======== Фрагмент документа
В течение XVII в. основная масса калмыков расселилась на нижней Волге и образовала там новое владение, вассальное по отношению к царю и фактически в пределах Российского государства. В 1664 г. правительство официально признало существование Калмыцкого ханства в междуречье Волги, Дона и Кумы. Положение калмыков по отношению к российскому правительству в то время было сходно со статусом башкир. Они платили небольшой ясак и отправлялись на войну по приказу из столицы. Участие в военных действиях в составе русской армии стало одной из основных государственных обязанностей калмыков. Из казны тайшам шло за это жалованье.

Калмыкия находилась далеко от Центральной России, в засушливых степях, поэтому русского населения там почти не было. Воеводы ближайших городов практически не вмешивались в дела ханства, и антироссийских выступлений, в отличие от башкир, его жители не предпринимали.
Калмыки имели тесные связи с Тибетом, откуда к ним пришел буддизм. Буддистский первосвященник далай-лама считался высшим иерархом в глазах единоверцев, и именно он был вправе даровать инвеституру. Калмыцкая правящая элита оказалась в своеобразном положении, когда легитимность правления хана должна была подпитываться из двух источников - тибетского и московского. О получении ханом Аюкой тибетской инвеституры в «Истории калмыцких ханов» сказано так: «Хотя Аюка и был данником (албагпу) русского царя, но, не извещая его, принял своею властью это высшее ханское титло»22.

Как отмечал хан Дондук-Омбо (тоже получивший титул от первосвященника), «по нашему ж закону ханами бывают по указу вышнего и обо всем сведущего далай-ламы, а по светскому обычаю бывают те, которые могут дела исправлять с благополучием народа»23. В 1724 г. астраханский губернатор А.П. Волынский написал Петру I, что преемнику умершего Аюки, Церен-Дондуку, желательно прислать символы власти - саблю, панцирь и щит, «дабы сие калмыки почитали во знак ханства, и, может быть, у них в обычей сие со временем бы вошло, что кому того не будет дано, тот за прямова хана принят не будет»24. Можно догадываться, что данная инициатива чиновника диктовалась намерением противопоставить российскую инвеституру тибетской, и русские власти, таким образом, тоже озаботились вопросом зримого, ритуального наделения властью правителя во владении, которое они считали частью Российской империи. Впоследствии, при принесении Церен-Дондуком присяги на верность, вручаемыми знаками ханской власти служили дарованные ему собольи шуба и шапка. Следующий хан, Дондук-Даши, при церемонии воцарения в 1758 г. удостоился от русских властей «жалованных знаков отличия» - сабли с поясом и шапки25.
================
======== Предоставленные материалы
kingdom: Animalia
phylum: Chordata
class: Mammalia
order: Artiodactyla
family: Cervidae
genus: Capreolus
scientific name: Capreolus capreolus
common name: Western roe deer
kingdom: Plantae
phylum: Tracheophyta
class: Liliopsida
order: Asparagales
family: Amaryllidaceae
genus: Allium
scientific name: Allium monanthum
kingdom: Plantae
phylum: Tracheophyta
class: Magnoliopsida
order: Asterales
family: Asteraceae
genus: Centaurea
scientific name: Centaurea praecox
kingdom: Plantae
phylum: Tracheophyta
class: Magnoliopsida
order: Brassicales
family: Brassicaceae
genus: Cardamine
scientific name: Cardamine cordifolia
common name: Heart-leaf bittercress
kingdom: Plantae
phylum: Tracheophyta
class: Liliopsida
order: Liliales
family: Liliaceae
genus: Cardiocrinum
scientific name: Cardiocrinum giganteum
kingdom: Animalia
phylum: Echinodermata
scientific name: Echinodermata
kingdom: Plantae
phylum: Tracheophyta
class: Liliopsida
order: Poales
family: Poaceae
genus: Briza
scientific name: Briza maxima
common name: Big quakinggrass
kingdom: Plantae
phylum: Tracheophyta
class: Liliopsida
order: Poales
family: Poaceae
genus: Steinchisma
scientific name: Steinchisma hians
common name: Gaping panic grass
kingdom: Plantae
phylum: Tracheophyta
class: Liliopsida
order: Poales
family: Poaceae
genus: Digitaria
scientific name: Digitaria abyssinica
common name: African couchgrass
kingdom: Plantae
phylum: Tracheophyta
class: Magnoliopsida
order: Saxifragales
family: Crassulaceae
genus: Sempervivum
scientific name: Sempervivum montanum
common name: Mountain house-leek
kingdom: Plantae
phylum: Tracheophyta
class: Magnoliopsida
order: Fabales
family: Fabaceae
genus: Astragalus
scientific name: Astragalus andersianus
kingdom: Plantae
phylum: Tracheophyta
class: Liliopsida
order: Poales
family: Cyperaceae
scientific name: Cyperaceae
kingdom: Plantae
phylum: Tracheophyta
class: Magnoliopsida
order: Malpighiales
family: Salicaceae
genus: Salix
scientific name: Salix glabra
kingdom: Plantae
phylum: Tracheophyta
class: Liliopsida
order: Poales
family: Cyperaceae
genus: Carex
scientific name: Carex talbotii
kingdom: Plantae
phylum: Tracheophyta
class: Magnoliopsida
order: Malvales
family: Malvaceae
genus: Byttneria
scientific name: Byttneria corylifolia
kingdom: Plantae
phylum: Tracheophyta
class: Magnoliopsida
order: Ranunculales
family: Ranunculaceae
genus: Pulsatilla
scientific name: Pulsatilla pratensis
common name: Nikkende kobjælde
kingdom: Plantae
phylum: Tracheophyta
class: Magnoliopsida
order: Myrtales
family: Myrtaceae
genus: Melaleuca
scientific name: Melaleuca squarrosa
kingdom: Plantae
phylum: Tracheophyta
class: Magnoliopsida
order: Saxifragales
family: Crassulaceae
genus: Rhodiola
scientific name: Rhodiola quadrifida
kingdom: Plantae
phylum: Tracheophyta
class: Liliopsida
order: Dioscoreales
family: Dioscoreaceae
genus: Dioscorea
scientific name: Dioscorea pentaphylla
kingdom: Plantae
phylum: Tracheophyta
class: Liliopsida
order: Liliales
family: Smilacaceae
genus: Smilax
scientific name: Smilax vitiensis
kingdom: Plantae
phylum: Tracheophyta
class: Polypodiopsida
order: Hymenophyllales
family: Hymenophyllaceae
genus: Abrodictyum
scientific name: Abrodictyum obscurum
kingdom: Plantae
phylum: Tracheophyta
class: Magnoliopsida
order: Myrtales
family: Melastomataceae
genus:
================
» **Письменное задание 1**
В каком году, согласно фрагменту документа, правительство официально признало существование Калмыцкого ханства?
» **Письменное задание 2**
Назовите всех калмыцких ханов, упомянутых во фрагменте документа.

» **Ответ на задание 1**
В 1664 году.

» **Ответ на задание 2**
Аюка, Дондук-Омбо, Церен-Дондук, Дондук-Даши.